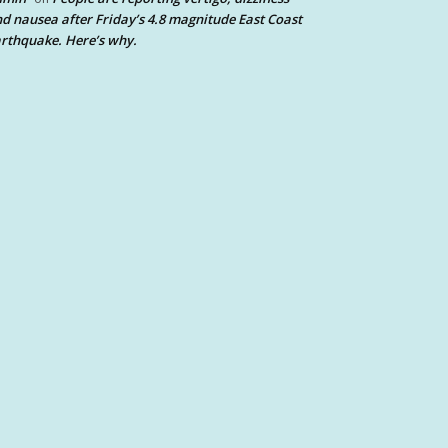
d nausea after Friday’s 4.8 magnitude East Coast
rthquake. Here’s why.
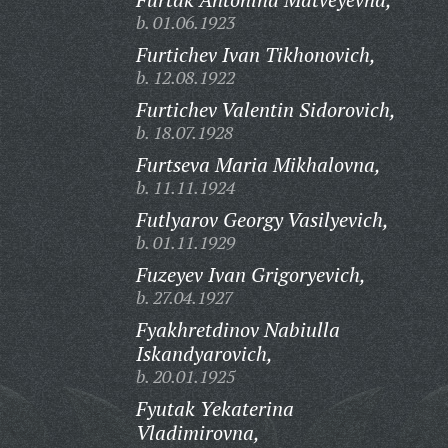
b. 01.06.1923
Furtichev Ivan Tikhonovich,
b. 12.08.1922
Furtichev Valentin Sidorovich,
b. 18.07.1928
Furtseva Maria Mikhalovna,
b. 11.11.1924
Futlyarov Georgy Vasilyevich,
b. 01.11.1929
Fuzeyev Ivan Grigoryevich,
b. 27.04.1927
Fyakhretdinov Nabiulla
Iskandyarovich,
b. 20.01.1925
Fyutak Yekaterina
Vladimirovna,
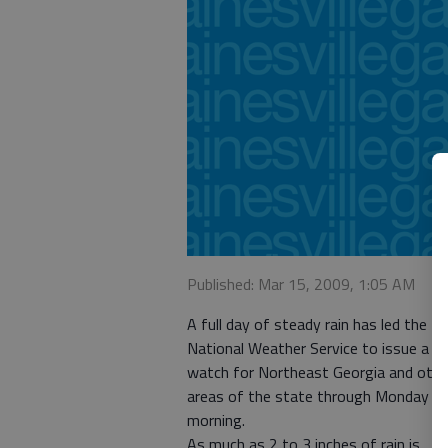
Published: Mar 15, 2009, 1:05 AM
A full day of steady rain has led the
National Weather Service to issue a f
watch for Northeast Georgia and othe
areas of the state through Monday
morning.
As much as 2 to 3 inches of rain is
+---+
**EXERCISE PROMPT**
Could you update the lines starting at the one containing "b. 01.06.1923" and ending at the last line, changing "rain" to "rainfall" while keeping everything else the same? Include only those lines, and leave the pictures out of your answer.

**RESULT OF THE TASK**
b. 01.06.1923
Furtichev Ivan Tikhonovich,
b. 12.08.1922
Furtichev Valentin Sidorovich,
b. 18.07.1928
Furtseva Maria Mikhalovna,
b. 11.11.1924
Futlyarov Georgy Vasilyevich,
b. 01.11.1929
Fuzeyev Ivan Grigoryevich,
b. 27.04.1927
Fyakhretdinov Nabiulla
Iskandyarovich,
b. 20.01.1925
Fyutak Yekaterina
Vladimirovna,
Published: Mar 15, 2009, 1:05 AM
A full day of steady rainfall has led the
National Weather Service to issue a f
watch for Northeast Georgia and othe
areas of the state through Monday
morning.
As much as 2 to 3 inches of rainfall is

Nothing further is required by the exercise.